Problem details: The records below are to be written out again, exactly as they appear.

Collected data entries:
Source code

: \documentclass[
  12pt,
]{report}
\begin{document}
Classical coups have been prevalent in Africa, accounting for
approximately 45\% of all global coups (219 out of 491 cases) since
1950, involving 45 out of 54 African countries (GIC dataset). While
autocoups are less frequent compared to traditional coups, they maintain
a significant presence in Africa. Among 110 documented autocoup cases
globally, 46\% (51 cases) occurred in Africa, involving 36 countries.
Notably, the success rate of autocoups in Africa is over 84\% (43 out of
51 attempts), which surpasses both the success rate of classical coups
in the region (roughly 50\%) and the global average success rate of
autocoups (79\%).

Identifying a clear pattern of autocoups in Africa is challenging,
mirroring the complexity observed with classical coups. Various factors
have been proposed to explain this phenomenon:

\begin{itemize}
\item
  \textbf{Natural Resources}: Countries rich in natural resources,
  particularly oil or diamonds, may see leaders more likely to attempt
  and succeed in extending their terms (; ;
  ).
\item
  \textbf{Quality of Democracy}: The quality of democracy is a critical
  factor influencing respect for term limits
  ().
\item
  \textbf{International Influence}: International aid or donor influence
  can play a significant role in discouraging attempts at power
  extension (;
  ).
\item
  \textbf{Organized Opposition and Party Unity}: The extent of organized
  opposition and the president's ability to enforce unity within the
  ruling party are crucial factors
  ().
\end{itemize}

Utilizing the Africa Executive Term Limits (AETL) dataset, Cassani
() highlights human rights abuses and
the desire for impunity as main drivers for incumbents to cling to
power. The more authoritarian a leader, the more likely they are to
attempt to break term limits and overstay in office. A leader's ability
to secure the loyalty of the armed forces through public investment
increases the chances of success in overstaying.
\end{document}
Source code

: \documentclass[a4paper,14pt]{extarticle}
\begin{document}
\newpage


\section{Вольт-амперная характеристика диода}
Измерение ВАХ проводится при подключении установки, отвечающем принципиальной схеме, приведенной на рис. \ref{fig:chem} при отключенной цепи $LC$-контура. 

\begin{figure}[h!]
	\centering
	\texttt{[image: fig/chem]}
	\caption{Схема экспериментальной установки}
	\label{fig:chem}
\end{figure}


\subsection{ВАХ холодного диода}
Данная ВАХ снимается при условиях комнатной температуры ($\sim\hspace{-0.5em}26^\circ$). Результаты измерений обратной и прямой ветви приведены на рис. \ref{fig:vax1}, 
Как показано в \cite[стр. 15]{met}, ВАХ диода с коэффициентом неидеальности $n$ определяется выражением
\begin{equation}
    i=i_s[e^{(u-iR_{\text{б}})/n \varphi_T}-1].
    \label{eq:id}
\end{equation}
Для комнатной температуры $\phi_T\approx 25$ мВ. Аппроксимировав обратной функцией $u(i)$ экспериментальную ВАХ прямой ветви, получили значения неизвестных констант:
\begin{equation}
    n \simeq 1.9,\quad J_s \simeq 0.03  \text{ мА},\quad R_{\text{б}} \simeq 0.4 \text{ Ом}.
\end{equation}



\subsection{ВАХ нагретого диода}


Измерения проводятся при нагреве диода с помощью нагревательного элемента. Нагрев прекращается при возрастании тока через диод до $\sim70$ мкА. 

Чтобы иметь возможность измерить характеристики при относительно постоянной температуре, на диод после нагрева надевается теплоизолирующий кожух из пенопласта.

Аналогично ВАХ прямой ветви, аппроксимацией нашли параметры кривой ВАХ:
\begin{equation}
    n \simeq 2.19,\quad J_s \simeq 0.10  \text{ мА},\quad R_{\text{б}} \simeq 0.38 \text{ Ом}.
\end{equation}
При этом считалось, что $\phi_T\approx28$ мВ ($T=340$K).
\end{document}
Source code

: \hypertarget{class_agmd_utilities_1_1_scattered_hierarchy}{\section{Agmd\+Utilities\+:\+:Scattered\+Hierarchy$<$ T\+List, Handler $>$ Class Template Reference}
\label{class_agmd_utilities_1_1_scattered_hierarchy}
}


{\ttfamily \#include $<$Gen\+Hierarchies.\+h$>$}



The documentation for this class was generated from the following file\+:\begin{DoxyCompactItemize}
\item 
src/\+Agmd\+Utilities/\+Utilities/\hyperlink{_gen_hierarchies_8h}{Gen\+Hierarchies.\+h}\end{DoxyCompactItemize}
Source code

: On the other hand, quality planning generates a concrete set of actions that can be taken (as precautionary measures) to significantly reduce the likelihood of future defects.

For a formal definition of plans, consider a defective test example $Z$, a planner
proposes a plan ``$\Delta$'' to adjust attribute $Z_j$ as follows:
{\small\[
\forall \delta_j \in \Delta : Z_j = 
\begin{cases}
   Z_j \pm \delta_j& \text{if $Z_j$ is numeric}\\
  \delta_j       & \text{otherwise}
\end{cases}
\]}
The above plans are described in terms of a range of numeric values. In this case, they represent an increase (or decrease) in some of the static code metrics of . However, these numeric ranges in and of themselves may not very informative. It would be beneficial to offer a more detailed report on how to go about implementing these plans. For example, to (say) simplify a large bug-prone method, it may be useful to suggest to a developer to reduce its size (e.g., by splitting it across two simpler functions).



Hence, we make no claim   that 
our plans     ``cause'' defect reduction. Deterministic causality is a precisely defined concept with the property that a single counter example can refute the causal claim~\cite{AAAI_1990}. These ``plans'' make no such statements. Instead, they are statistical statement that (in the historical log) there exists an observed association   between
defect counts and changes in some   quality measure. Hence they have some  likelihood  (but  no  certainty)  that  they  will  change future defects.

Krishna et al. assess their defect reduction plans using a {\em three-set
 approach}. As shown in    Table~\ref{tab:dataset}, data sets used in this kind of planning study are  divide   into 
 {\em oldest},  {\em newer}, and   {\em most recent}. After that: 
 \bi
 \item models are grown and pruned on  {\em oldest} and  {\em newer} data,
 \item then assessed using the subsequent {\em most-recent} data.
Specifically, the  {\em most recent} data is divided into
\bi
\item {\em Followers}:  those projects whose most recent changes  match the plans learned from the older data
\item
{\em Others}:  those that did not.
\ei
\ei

Solution for this problem:
Source code

: \documentclass[
  12pt,
]{report}
\begin{document}
Classical coups have been prevalent in Africa, accounting for
approximately 45\% of all global coups (219 out of 491 cases) since
1950, involving 45 out of 54 African countries (GIC dataset). While
autocoups are less frequent compared to traditional coups, they maintain
a significant presence in Africa. Among 110 documented autocoup cases
globally, 46\% (51 cases) occurred in Africa, involving 36 countries.
Notably, the success rate of autocoups in Africa is over 84\% (43 out of
51 attempts), which surpasses both the success rate of classical coups
in the region (roughly 50\%) and the global average success rate of
autocoups (79\%).

Identifying a clear pattern of autocoups in Africa is challenging,
mirroring the complexity observed with classical coups. Various factors
have been proposed to explain this phenomenon:

\begin{itemize}
\item
  \textbf{Natural Resources}: Countries rich in natural resources,
  particularly oil or diamonds, may see leaders more likely to attempt
  and succeed in extending their terms (; ;
  ).
\item
  \textbf{Quality of Democracy}: The quality of democracy is a critical
  factor influencing respect for term limits
  ().
\item
  \textbf{International Influence}: International aid or donor influence
  can play a significant role in discouraging attempts at power
  extension (;
  ).
\item
  \textbf{Organized Opposition and Party Unity}: The extent of organized
  opposition and the president's ability to enforce unity within the
  ruling party are crucial factors
  ().
\end{itemize}

Utilizing the Africa Executive Term Limits (AETL) dataset, Cassani
() highlights human rights abuses and
the desire for impunity as main drivers for incumbents to cling to
power. The more authoritarian a leader, the more likely they are to
attempt to break term limits and overstay in office. A leader's ability
to secure the loyalty of the armed forces through public investment
increases the chances of success in overstaying.
\end{document}
Source code

: \documentclass[a4paper,14pt]{extarticle}
\begin{document}
\newpage


\section{Вольт-амперная характеристика диода}
Измерение ВАХ проводится при подключении установки, отвечающем принципиальной схеме, приведенной на рис. \ref{fig:chem} при отключенной цепи $LC$-контура. 

\begin{figure}[h!]
	\centering
	\texttt{[image: fig/chem]}
	\caption{Схема экспериментальной установки}
	\label{fig:chem}
\end{figure}


\subsection{ВАХ холодного диода}
Данная ВАХ снимается при условиях комнатной температуры ($\sim\hspace{-0.5em}26^\circ$). Результаты измерений обратной и прямой ветви приведены на рис. \ref{fig:vax1}, 
Как показано в \cite[стр. 15]{met}, ВАХ диода с коэффициентом неидеальности $n$ определяется выражением
\begin{equation}
    i=i_s[e^{(u-iR_{\text{б}})/n \varphi_T}-1].
    \label{eq:id}
\end{equation}
Для комнатной температуры $\phi_T\approx 25$ мВ. Аппроксимировав обратной функцией $u(i)$ экспериментальную ВАХ прямой ветви, получили значения неизвестных констант:
\begin{equation}
    n \simeq 1.9,\quad J_s \simeq 0.03  \text{ мА},\quad R_{\text{б}} \simeq 0.4 \text{ Ом}.
\end{equation}



\subsection{ВАХ нагретого диода}


Измерения проводятся при нагреве диода с помощью нагревательного элемента. Нагрев прекращается при возрастании тока через диод до $\sim70$ мкА. 

Чтобы иметь возможность измерить характеристики при относительно постоянной температуре, на диод после нагрева надевается теплоизолирующий кожух из пенопласта.

Аналогично ВАХ прямой ветви, аппроксимацией нашли параметры кривой ВАХ:
\begin{equation}
    n \simeq 2.19,\quad J_s \simeq 0.10  \text{ мА},\quad R_{\text{б}} \simeq 0.38 \text{ Ом}.
\end{equation}
При этом считалось, что $\phi_T\approx28$ мВ ($T=340$K).
\end{document}
Source code

: \hypertarget{class_agmd_utilities_1_1_scattered_hierarchy}{\section{Agmd\+Utilities\+:\+:Scattered\+Hierarchy$<$ T\+List, Handler $>$ Class Template Reference}
\label{class_agmd_utilities_1_1_scattered_hierarchy}
}


{\ttfamily \#include $<$Gen\+Hierarchies.\+h$>$}



The documentation for this class was generated from the following file\+:\begin{DoxyCompactItemize}
\item 
src/\+Agmd\+Utilities/\+Utilities/\hyperlink{_gen_hierarchies_8h}{Gen\+Hierarchies.\+h}\end{DoxyCompactItemize}
Source code

: On the other hand, quality planning generates a concrete set of actions that can be taken (as precautionary measures) to significantly reduce the likelihood of future defects.

For a formal definition of plans, consider a defective test example $Z$, a planner
proposes a plan ``$\Delta$'' to adjust attribute $Z_j$ as follows:
{\small\[
\forall \delta_j \in \Delta : Z_j = 
\begin{cases}
   Z_j \pm \delta_j& \text{if $Z_j$ is numeric}\\
  \delta_j       & \text{otherwise}
\end{cases}
\]}
The above plans are described in terms of a range of numeric values. In this case, they represent an increase (or decrease) in some of the static code metrics of . However, these numeric ranges in and of themselves may not very informative. It would be beneficial to offer a more detailed report on how to go about implementing these plans. For example, to (say) simplify a large bug-prone method, it may be useful to suggest to a developer to reduce its size (e.g., by splitting it across two simpler functions).



Hence, we make no claim   that 
our plans     ``cause'' defect reduction. Deterministic causality is a precisely defined concept with the property that a single counter example can refute the causal claim~\cite{AAAI_1990}. These ``plans'' make no such statements. Instead, they are statistical statement that (in the historical log) there exists an observed association   between
defect counts and changes in some   quality measure. Hence they have some  likelihood  (but  no  certainty)  that  they  will  change future defects.

Krishna et al. assess their defect reduction plans using a {\em three-set
 approach}. As shown in    Table~\ref{tab:dataset}, data sets used in this kind of planning study are  divide   into 
 {\em oldest},  {\em newer}, and   {\em most recent}. After that: 
 \bi
 \item models are grown and pruned on  {\em oldest} and  {\em newer} data,
 \item then assessed using the subsequent {\em most-recent} data.
Specifically, the  {\em most recent} data is divided into
\bi
\item {\em Followers}:  those projects whose most recent changes  match the plans learned from the older data
\item
{\em Others}:  those that did not.
\ei
\ei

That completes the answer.